In the mean time, the world leading leather training institutes are embarking on their retirement phase. But not quite sure about South Africa’s which once has offered scholarship on leather training to Ethiopia, now came to the reverse order. Even so, those embarking on retirement have managed to sale their knowledge of   leather making via the products of chemical supplies under cover names of “field service or technical assistance.”

 

Now the knowledge of leather making is manipulated at the research and development laboratories of the trance-national corporations. This is, in fact, an inevitable evil, as the developed nation’s economy is shifting from manufacturing to service industry. This does not necessarily imply absolute monopoly of the leather making process.

 

In spite of such treats and opportunities, LLPI has launched an under-graduate program in leather science. Does it buy sustainability? Well, it depends on the demand of the labour market and the absorption capacity of the leather industry, among others. Hence, the program is questionable, because the industry has been immune to structural change, although it has been transpiring for nearly 100 years. Even if it has been perked up by pure chance, the demand for such specialized skill is too slow as its application is locked into a single sector.

 

On the flip side, the program and the institute at large should be evaluated from the perspective of technological maturity. Such traditional sectors like textile, leather, beer, bread, etc are saturated with research and development outputs. In this regard, many companies worldwide have specialised in the Ethiopian hide and skins to the extent of calming proprietorship. Under such circumstances, conducting research and development is perfectly synonymous with the saying, re-inventing the wheel.
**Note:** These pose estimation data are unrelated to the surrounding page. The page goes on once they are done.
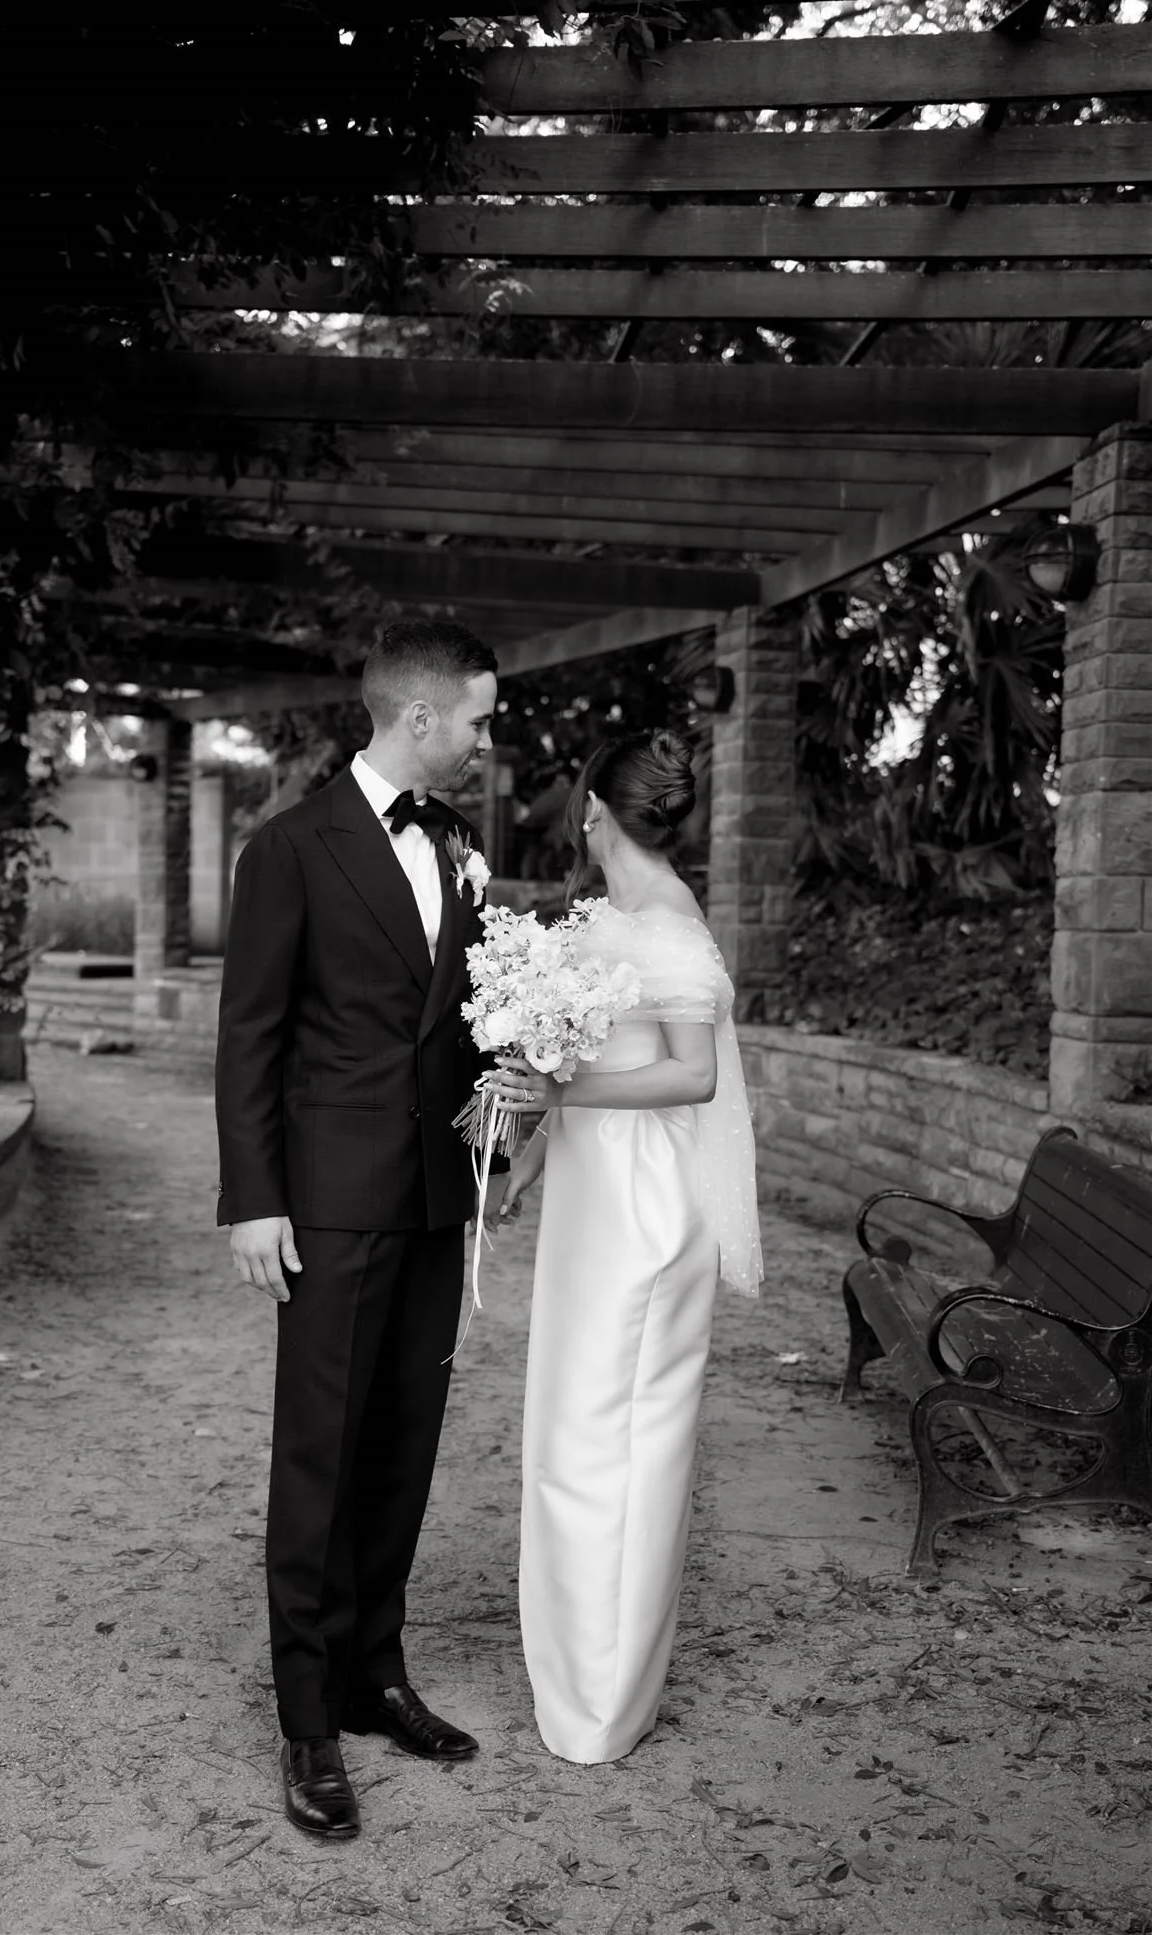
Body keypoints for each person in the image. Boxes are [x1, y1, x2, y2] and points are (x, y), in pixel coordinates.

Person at [216, 618, 502, 1840]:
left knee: (404, 1442)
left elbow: (466, 1019)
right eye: (479, 718)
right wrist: (254, 1195)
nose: (486, 739)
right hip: (328, 1202)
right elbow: (250, 1034)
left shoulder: (461, 845)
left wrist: (504, 1119)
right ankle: (305, 1714)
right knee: (319, 1450)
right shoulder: (290, 848)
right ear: (419, 715)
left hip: (436, 1196)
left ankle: (376, 1671)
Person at [485, 731, 762, 1766]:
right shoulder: (603, 916)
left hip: (645, 1211)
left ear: (593, 810)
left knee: (625, 1443)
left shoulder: (670, 926)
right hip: (591, 1202)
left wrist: (559, 1091)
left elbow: (691, 1074)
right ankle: (572, 1671)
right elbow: (581, 1057)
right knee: (570, 1434)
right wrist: (528, 1159)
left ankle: (603, 1699)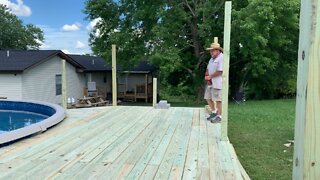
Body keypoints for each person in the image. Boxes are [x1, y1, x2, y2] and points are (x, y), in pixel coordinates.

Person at [204, 37, 223, 123]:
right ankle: (214, 112)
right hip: (210, 82)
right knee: (208, 97)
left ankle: (219, 116)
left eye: (213, 50)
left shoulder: (221, 58)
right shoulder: (211, 59)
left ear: (217, 50)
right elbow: (208, 68)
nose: (211, 52)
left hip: (217, 82)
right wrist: (206, 75)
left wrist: (210, 76)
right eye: (210, 50)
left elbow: (220, 71)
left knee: (218, 100)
Even attempting to toy with reverse-engineering would be a waste-full activity.

 

On the flop side, the recognition of such threats is traceable from the LLPI’s mission statement as frequently stressed by its officials as “... delivering training, conducting research and development and gradually converted into tannery...” Sadly, this tells that the institute was stillborn.

 

Incidentally, the institute managerial inefficiency was revealed at the outset of its implementation stage which it capitalised on a scholarship on individual’s pension scheme. Still, the institute has suffered from frequent management discontinuity.

 

Indeed, the recent development of the sector in fostering equity is encouraging. Among others, it helps to mobilise individuals’ idle cash of various sources into productive outlay. This also has provided an opportunity for a coalition of the sector. In hindsight, they are gathering to establish a leather guild in which they come up with a novel idea of “importing hide and skins” to mitigate the leather industry’s problem. Does it pursue its objectives?